师爷摸着胡子,知趣地笑笑,摆摆手,表示不急,说何必冲了常爷的喜气!
新黛玉却让门外候着的管事去找秀芳。她要留师爷吃中饭,亲自给他沏茶。很讲究,头一杯倒掉,第二杯才递给师爷。望望那楼上,她说:“那一对床上鸳鸯,早饭不吃,中饭也不吃,不知吃什么过日子!”
师爷的确有急事,只当听不懂新黛玉的酸话,他喝了一口茶水,坐不住了:“你看是不是——”
新黛玉知道他要说什么,故意不接口。
“你照应着点,”师爷干脆转从大处说,“别让常爷掏坏了身子——”
他话没说得完。应着他的话声,常力雄已经大步走了进来,一边还在扣上衣纽扣,看来真是才从床上被丫头叫下来的。
但是他红光满面,神采飞扬,师爷和新黛玉说的半吞半吐的话,全被他听到了。他朗声哈哈大笑,指着师爷说:“你看来还真是白在江湖上混了一辈子,也不知道男欢女爱!你看我哪里会误了事?”他瞪了新黛玉一眼,转头对师爷说,“日本来的那个姓黄的等不及了?”
新黛玉吓得不敢看一眼常力雄,怏怏地往门口走,说:“你们老爷们办正事。
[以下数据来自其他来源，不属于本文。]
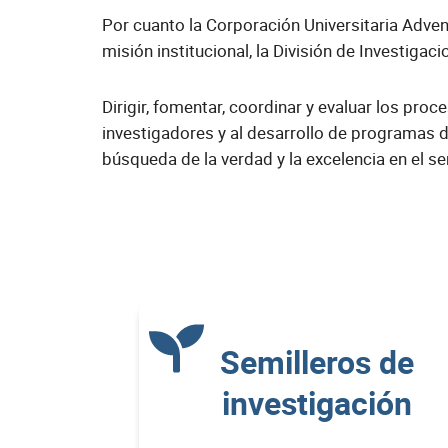
Por cuanto la Corporación Universitaria Adven
misión institucional, la División de Investig
Dirigir, fomentar, coordinar y evaluar los proc
investigadores y al desarrollo de programas de
búsqueda de la verdad y la excelencia en el ser
Semilleros de
investigación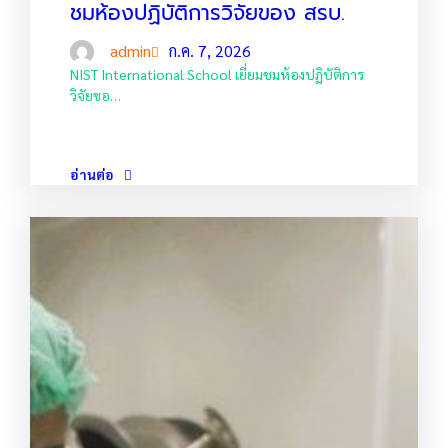
ชมห้องปฏิบัติการวิจัยของ สรบ.
admin
ก.ค. 7, 2026
NIST International School เยี่ยมชมห้องปฏิบัติการ
วิจัยขอ…
อ่านต่อ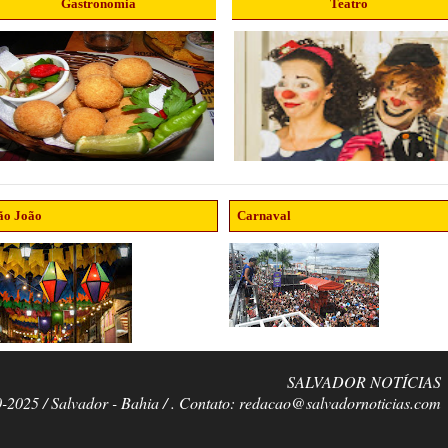
Gastronomia
Teatro
ão João
Carnaval
SALVADOR NOTÍCIAS
0-2025 / Salvador - Bahia / . Contato: redacao@salvadornoticias.com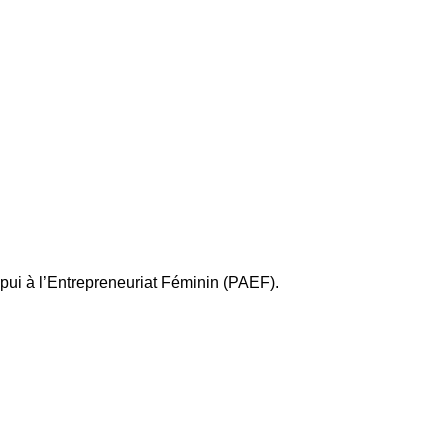
pui à l’Entrepreneuriat Féminin (PAEF).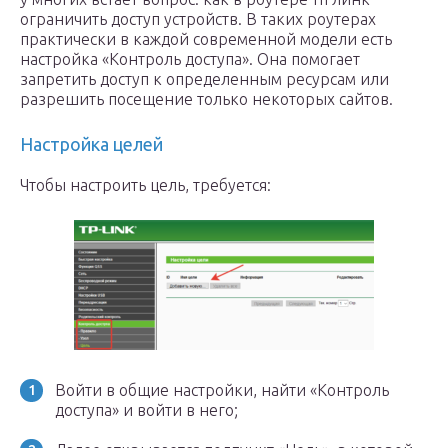
ограничить доступ устройств. В таких роутерах
практически в каждой современной модели есть
настройка «Контроль доступа». Она помогает
запретить доступ к определенным ресурсам или
разрешить посещение только некоторых сайтов.
Настройка целей
Чтобы настроить цель, требуется:
Войти в общие настройки, найти «Контроль
доступа» и войти в него;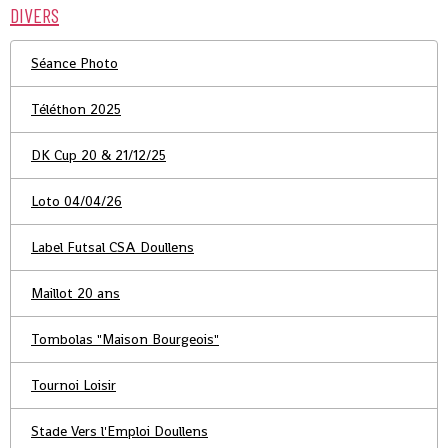
DIVERS
Séance Photo
Téléthon 2025
DK Cup 20 & 21/12/25
Loto 04/04/26
Label Futsal CSA Doullens
Maillot 20 ans
Tombolas "Maison Bourgeois"
Tournoi Loisir
Stade Vers l'Emploi Doullens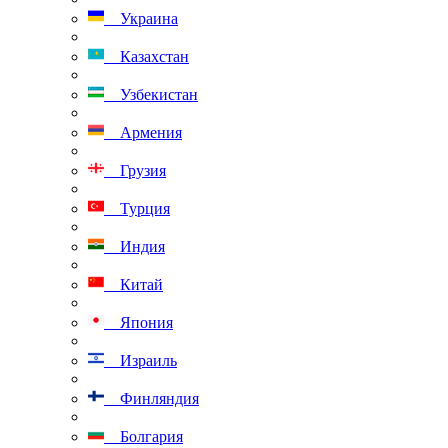
Украина
Казахстан
Узбекистан
Армения
Грузия
Турция
Индия
Китай
Япония
Израиль
Финляндия
Болгария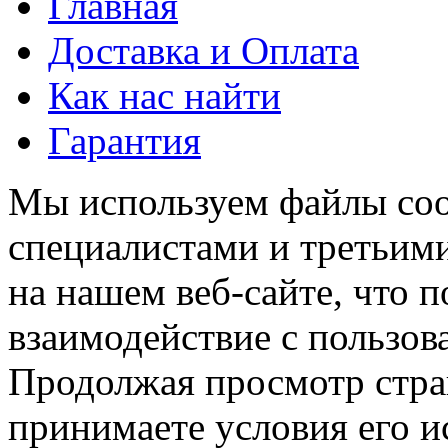
Главная
Доставка и Оплата
Как нас найти
Гарантия
Мы используем файлы coo
специалистами и третьими
на нашем веб-сайте, что 
взаимодействие с пользов
Продолжая просмотр стра
принимаете условия его и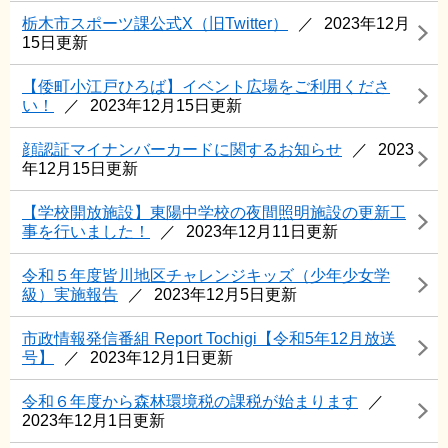
栃木市スポーツ課公式X（旧Twitter）
2023年12月
15日更新
【倭町小江戸ひろば】イベント広場をご利用くださ
い！
2023年12月15日更新
顔認証マイナンバーカードに関するお知らせ
2023
年12月15日更新
【学校開放施設】東陽中学校の夜間照明施設の更新工
事を行いました！
2023年12月11日更新
令和５年度皆川地区チャレンジキッズ（少年少女学
級）実施報告
2023年12月5日更新
市政情報発信番組 Report Tochigi【令和5年12月放送
号】
2023年12月1日更新
令和６年度から森林環境税の課税が始まります
2023年12月1日更新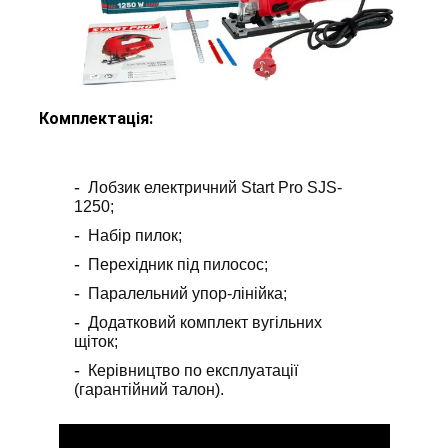
Комплектація:
Лобзик електричний Start Pro SJS-
1250;
Набір пилок;
Перехідник під пилосос;
Паралельний упор-лінійка;
Додатковий комплект вугільних
щіток;
Керівництво по експлуатації
(гарантійний талон).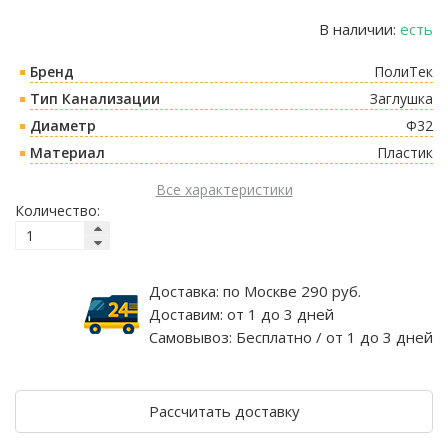
В наличии:
есть
Бренд
ПолиТек
Тип Канализации
Заглушка
Диаметр
Ф32
Материал
Пластик
Все характеристики
Количество:
Доставка:
по Москве 290 руб.
Доставим:
от 1 до 3 дней
Самовывоз:
Бесплатно / от 1 до 3 дней
Рассчитать доставку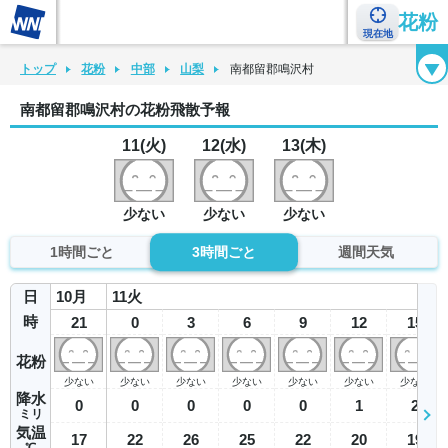
花粉
現在地
花粉カレンダー
花粉図鑑
花粉症チェックシート
花粉症ハンドブック
トップ
花粉
中部
山梨
南都留郡鳴沢村
南都留郡鳴沢村の花粉飛散予報
11(火)
12(水)
13(木)
少ない
少ない
少ない
1時間ごと
3時間ごと
週間天気
日
10
月
11
火
時
21
0
3
6
9
12
15
花粉
少ない
少ない
少ない
少ない
少ない
少ない
少ない
降水
0
0
0
0
0
1
2
ミリ
気温
17
22
26
25
22
20
19
℃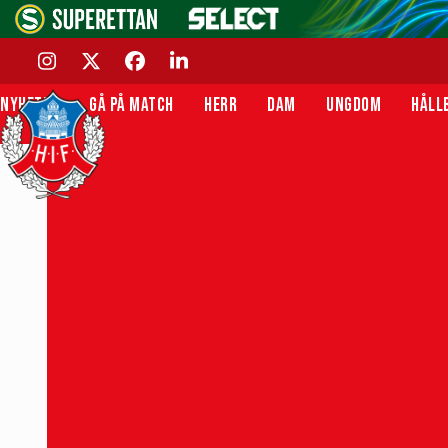
Skip
to
content
INSTAGRAM
TWITTER
FACEBOOK
LINKEDIN
NYHETER
GÅ PÅ MATCH
HERR
DAM
UNGDOM
HÅLL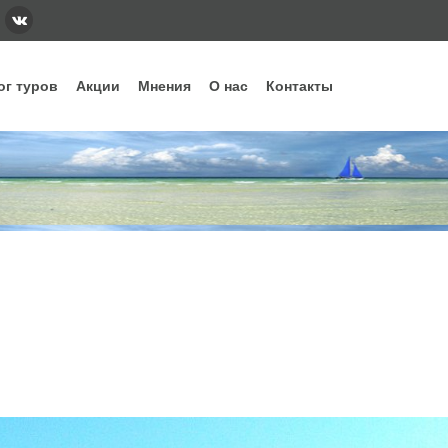
ог туров
Акции
Мнения
О нас
Контакты
тегории
Наши основные направления и стра
ннее бронирование
Вьетнам
Грузия
Еги
дых с детьми
Индонезия
Испания
Ита
уизы
Кипр
Китай
Куб
рящие туры
ОАЭ
Сейшелы
Таи
убные туры
Шри-Ланка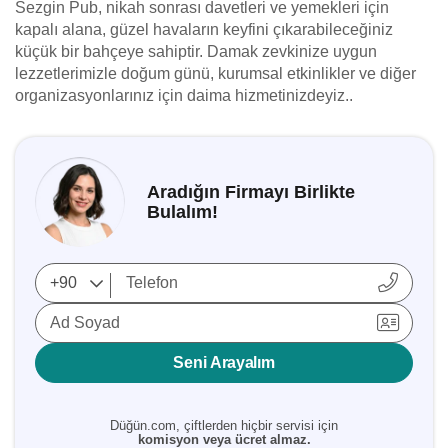
Sezgin Pub, nikah sonrası davetleri ve yemekleri için
kapalı alana, güzel havaların keyfini çıkarabileceğiniz
küçük bir bahçeye sahiptir. Damak zevkinize uygun
lezzetlerimizle doğum günü, kurumsal etkinlikler ve diğer
organizasyonlarınız için daima hizmetinizdeyiz..
Aradığın Firmayı Birlikte
Bulalım!
Ad Soyad
Seni Arayalım
Düğün.com, çiftlerden hiçbir servisi için
komisyon veya ücret almaz.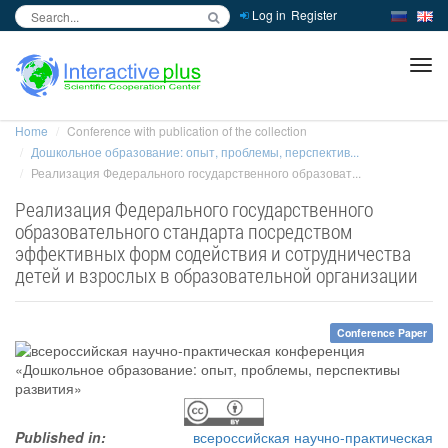
Log in
Register
inc
ра
Home
Conference with publication of the collection
Дошкольное образование: опыт, проблемы, перспектив...
Реализация Федерального государственного образоват...
Реализация Федерального государственного
образовательного стандарта посредством
эффективных форм содействия и сотрудничества
детей и взрослых в образовательной организации
Conference Paper
Published in:
всероссийская научно-практическая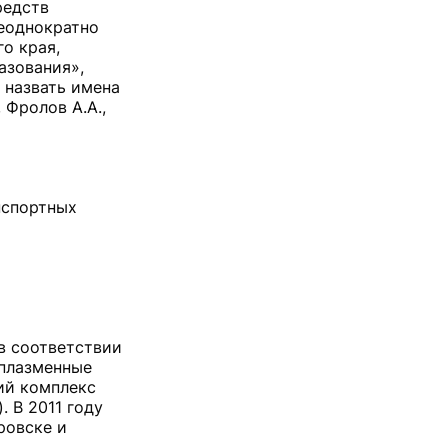
редств
неоднократно
о края,
азования»,
 назвать имена
, Фролов А.А.,
нспортных
в соответствии
 плазменные
ий комплекс
 В 2011 году
ровске и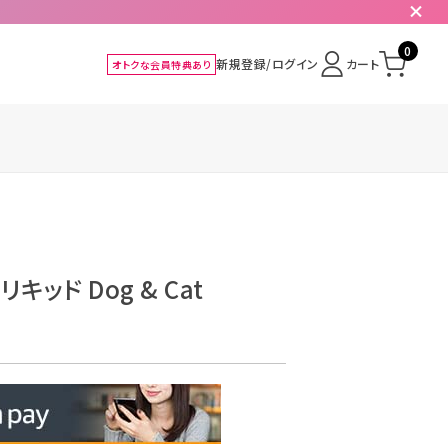
0
新規登録/ログイン
カート
オトクな会員特典あり
ッド Dog & Cat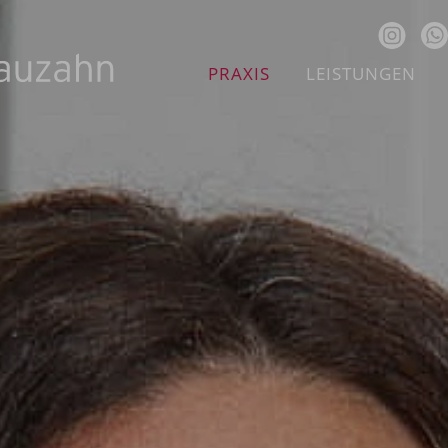
PRAXIS
LEISTUNGEN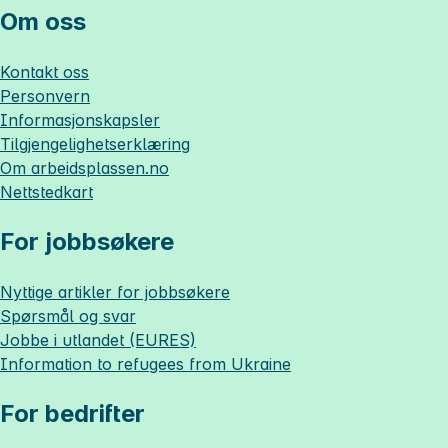
Om oss
Kontakt oss
Personvern
Informasjonskapsler
Tilgjengelighetserklæring
Om
arbeidsplassen.no
Nettstedkart
For jobbsøkere
Nyttige artikler for jobbsøkere
Spørsmål og svar
Jobbe i utlandet (EURES)
Information to refugees from Ukraine
For bedrifter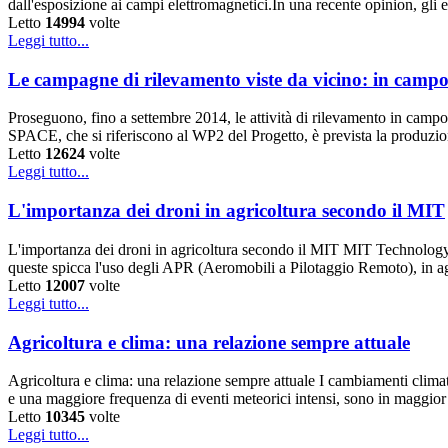
dall'esposizione ai campi elettromagnetici.In una recente opinion, gli 
Letto
14994
volte
Leggi tutto...
Le campagne di rilevamento viste da vicino: in campo 
Proseguono, fino a settembre 2014, le attività di rilevamento in campo d
SPACE, che si riferiscono al WP2 del Progetto, è prevista la produzion
Letto
12624
volte
Leggi tutto...
L'importanza dei droni in agricoltura secondo il MIT
L'importanza dei droni in agricoltura secondo il MIT MIT Technology Re
queste spicca l'uso degli APR (Aeromobili a Pilotaggio Remoto), in a
Letto
12007
volte
Leggi tutto...
Agricoltura e clima: una relazione sempre attuale
Agricoltura e clima: una relazione sempre attuale I cambiamenti climatic
e una maggiore frequenza di eventi meteorici intensi, sono in maggio
Letto
10345
volte
Leggi tutto...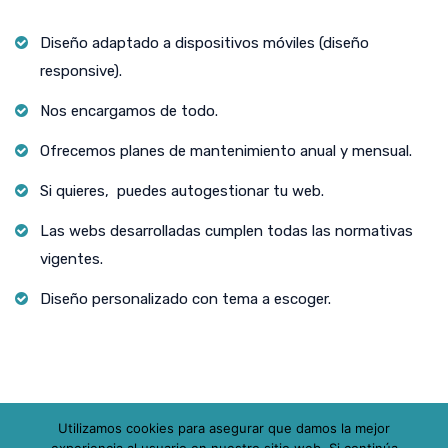
Diseño adaptado a dispositivos móviles (diseño
responsive).
Nos encargamos de todo.
Ofrecemos planes de mantenimiento anual y mensual.
Si quieres, puedes autogestionar tu web.
Las webs desarrolladas cumplen todas las normativas
vigentes.
Diseño personalizado con tema a escoger.
Utilizamos cookies para asegurar que damos la mejor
”
“几个人有常爷的魄力!”师爷赶快说,“小弟知道常爷是借风流情事,有意让那黄某人等着。不过去打探的兄弟回来了,说风声开始紧起来,看来要有动作。黄某人说急于与常爷会面,可能真是事急了。他说我们提出的条件,不是问题,当面商量。”